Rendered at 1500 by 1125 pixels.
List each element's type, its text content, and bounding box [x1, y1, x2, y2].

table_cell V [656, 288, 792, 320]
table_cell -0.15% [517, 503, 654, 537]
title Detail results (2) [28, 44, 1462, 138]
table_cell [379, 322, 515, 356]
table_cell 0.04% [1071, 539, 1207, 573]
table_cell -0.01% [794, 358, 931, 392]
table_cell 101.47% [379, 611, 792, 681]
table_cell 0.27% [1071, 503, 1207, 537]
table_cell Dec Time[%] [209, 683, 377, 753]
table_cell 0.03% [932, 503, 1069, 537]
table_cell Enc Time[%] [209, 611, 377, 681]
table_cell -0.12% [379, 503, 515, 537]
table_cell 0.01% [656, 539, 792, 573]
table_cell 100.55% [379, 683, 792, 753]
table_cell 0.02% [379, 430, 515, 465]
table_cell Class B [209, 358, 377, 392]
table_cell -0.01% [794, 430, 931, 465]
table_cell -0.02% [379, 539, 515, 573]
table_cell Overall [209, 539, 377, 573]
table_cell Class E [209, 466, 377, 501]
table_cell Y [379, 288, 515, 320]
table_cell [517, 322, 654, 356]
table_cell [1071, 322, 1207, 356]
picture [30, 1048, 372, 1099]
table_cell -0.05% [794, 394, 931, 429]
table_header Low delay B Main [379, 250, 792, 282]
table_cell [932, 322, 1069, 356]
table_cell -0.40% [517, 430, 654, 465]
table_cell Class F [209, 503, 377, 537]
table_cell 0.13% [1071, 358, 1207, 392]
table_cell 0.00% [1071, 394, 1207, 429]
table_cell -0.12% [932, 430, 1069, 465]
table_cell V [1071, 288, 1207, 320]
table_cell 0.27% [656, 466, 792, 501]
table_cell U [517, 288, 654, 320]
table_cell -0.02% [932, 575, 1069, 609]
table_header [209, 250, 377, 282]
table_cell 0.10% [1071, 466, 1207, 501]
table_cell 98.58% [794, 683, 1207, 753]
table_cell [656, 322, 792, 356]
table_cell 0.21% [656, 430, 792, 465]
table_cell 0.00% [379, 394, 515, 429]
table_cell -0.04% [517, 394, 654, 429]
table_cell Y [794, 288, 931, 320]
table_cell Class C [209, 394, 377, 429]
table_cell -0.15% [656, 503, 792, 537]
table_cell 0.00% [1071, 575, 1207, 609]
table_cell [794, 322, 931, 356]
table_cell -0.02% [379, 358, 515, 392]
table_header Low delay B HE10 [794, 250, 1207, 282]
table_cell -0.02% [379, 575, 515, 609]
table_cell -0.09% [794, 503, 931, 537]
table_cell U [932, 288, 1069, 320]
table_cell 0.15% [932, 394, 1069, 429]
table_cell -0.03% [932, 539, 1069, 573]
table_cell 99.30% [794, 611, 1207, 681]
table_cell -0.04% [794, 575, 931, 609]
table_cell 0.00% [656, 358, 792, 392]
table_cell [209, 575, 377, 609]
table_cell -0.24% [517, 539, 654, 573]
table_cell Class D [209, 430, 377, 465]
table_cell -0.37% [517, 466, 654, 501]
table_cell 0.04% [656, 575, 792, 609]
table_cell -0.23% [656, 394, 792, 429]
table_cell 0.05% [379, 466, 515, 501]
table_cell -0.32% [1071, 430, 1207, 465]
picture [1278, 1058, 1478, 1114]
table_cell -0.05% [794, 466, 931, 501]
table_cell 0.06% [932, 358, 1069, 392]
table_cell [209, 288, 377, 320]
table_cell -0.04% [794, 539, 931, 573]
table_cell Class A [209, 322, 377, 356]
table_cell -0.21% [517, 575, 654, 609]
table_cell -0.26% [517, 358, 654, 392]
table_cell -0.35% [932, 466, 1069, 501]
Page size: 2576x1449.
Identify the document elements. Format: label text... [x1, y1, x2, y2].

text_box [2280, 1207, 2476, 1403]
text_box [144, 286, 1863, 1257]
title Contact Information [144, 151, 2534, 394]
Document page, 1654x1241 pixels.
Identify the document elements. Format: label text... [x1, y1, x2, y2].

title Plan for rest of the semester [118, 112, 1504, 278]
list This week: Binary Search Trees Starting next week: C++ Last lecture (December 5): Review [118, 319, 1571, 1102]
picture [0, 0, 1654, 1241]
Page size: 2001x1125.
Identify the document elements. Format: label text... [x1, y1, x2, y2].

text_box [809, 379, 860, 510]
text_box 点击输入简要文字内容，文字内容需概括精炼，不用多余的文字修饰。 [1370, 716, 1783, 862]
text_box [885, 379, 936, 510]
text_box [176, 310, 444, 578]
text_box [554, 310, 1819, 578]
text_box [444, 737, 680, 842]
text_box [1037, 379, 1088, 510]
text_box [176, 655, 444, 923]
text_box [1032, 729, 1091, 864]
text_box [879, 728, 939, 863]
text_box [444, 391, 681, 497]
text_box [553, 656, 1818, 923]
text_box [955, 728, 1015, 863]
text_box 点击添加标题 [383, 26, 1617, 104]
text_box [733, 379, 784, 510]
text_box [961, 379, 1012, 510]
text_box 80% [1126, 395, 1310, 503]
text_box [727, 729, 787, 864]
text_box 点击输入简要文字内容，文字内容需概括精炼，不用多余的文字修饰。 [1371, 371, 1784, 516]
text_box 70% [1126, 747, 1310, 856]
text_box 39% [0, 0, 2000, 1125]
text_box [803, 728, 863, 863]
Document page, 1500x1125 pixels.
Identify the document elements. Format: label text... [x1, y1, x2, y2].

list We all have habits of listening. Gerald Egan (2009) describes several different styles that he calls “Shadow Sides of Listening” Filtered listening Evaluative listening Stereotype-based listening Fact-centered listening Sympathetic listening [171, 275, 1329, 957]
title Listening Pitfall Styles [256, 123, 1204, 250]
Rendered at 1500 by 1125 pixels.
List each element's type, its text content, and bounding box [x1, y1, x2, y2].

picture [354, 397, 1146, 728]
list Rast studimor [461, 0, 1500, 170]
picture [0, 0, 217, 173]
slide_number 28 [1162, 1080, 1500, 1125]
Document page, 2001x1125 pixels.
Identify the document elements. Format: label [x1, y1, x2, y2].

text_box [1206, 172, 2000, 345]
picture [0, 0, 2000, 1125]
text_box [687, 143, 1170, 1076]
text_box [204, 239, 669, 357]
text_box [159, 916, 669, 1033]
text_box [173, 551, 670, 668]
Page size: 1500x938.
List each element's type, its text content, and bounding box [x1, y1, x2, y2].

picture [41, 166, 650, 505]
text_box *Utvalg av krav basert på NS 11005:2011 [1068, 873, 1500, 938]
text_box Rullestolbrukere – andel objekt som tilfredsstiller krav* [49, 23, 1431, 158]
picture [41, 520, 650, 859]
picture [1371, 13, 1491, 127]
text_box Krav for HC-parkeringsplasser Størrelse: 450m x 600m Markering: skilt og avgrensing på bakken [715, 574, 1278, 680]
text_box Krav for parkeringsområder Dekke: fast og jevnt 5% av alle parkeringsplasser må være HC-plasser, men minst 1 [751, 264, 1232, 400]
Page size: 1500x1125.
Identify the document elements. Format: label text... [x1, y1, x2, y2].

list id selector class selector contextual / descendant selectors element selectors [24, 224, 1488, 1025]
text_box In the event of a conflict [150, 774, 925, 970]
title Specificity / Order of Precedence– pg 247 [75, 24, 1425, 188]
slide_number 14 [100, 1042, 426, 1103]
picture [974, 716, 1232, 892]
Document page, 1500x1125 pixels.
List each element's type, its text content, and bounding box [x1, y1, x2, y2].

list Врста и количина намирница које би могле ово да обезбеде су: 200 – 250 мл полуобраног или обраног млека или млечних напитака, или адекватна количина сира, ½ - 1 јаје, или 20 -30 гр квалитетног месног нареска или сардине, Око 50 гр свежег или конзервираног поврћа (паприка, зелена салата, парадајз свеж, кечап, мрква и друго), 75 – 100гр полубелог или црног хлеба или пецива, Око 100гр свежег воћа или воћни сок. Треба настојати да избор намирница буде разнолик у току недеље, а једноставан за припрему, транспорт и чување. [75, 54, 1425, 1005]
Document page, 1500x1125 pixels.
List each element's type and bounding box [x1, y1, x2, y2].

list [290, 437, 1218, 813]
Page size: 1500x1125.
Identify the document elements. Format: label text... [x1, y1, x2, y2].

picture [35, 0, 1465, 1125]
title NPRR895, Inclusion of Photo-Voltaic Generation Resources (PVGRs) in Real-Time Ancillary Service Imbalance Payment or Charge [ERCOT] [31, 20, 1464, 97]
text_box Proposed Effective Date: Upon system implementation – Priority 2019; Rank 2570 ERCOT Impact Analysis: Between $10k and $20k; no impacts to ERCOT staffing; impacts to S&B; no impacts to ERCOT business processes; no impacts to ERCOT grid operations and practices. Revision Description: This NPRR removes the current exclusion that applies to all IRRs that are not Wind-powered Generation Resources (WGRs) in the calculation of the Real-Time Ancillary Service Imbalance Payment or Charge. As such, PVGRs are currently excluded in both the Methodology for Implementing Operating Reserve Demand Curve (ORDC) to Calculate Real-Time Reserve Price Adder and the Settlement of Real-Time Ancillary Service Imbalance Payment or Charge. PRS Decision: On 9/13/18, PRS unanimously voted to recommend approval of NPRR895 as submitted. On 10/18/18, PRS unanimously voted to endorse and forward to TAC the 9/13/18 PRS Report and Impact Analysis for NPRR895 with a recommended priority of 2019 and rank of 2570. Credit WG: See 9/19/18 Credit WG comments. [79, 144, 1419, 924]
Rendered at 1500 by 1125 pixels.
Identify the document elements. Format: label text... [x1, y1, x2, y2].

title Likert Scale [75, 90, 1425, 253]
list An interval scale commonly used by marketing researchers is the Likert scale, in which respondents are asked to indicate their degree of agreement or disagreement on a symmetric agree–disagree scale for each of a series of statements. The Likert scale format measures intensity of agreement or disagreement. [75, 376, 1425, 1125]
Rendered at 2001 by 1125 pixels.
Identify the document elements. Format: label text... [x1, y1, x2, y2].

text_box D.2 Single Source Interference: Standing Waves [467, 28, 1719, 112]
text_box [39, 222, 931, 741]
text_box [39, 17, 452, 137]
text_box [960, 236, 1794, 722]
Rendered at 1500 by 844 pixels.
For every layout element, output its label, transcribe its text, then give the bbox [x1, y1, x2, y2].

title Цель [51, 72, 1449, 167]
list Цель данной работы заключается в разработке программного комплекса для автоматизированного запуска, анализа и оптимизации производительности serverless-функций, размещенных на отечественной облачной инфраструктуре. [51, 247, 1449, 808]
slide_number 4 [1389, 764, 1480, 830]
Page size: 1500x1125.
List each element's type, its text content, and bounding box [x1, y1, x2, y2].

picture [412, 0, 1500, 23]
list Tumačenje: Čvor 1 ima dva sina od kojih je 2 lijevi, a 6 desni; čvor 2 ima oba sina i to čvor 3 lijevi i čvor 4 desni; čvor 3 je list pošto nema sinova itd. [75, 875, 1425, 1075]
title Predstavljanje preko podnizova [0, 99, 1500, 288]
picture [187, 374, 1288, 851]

··········

Reproducing the whole listing above is not the task. Copy exactly only the lines from the one with "text_box [885, 379, 936, 510]" to the one with "Page size: 1500x938.", both kept.

• _Response to the task_:
text_box [885, 379, 936, 510]
text_box [176, 310, 444, 578]
text_box [554, 310, 1819, 578]
text_box [444, 737, 680, 842]
text_box [1037, 379, 1088, 510]
text_box [176, 655, 444, 923]
text_box [1032, 729, 1091, 864]
text_box [879, 728, 939, 863]
text_box [444, 391, 681, 497]
text_box [553, 656, 1818, 923]
text_box [955, 728, 1015, 863]
text_box 点击添加标题 [383, 26, 1617, 104]
text_box [733, 379, 784, 510]
text_box [961, 379, 1012, 510]
text_box 80% [1126, 395, 1310, 503]
text_box [727, 729, 787, 864]
text_box 点击输入简要文字内容，文字内容需概括精炼，不用多余的文字修饰。 [1371, 371, 1784, 516]
text_box 70% [1126, 747, 1310, 856]
text_box 39% [0, 0, 2000, 1125]
text_box [803, 728, 863, 863]
Document page, 1500x1125 pixels.
Identify the document elements. Format: label text... [x1, y1, x2, y2].

list We all have habits of listening. Gerald Egan (2009) describes several different styles that he calls “Shadow Sides of Listening” Filtered listening Evaluative listening Stereotype-based listening Fact-centered listening Sympathetic listening [171, 275, 1329, 957]
title Listening Pitfall Styles [256, 123, 1204, 250]
Rendered at 1500 by 1125 pixels.
List each element's type, its text content, and bounding box [x1, y1, x2, y2].

picture [354, 397, 1146, 728]
list Rast studimor [461, 0, 1500, 170]
picture [0, 0, 217, 173]
slide_number 28 [1162, 1080, 1500, 1125]
Document page, 2001x1125 pixels.
Identify the document elements. Format: label [x1, y1, x2, y2].

text_box [1206, 172, 2000, 345]
picture [0, 0, 2000, 1125]
text_box [687, 143, 1170, 1076]
text_box [204, 239, 669, 357]
text_box [159, 916, 669, 1033]
text_box [173, 551, 670, 668]
Page size: 1500x938.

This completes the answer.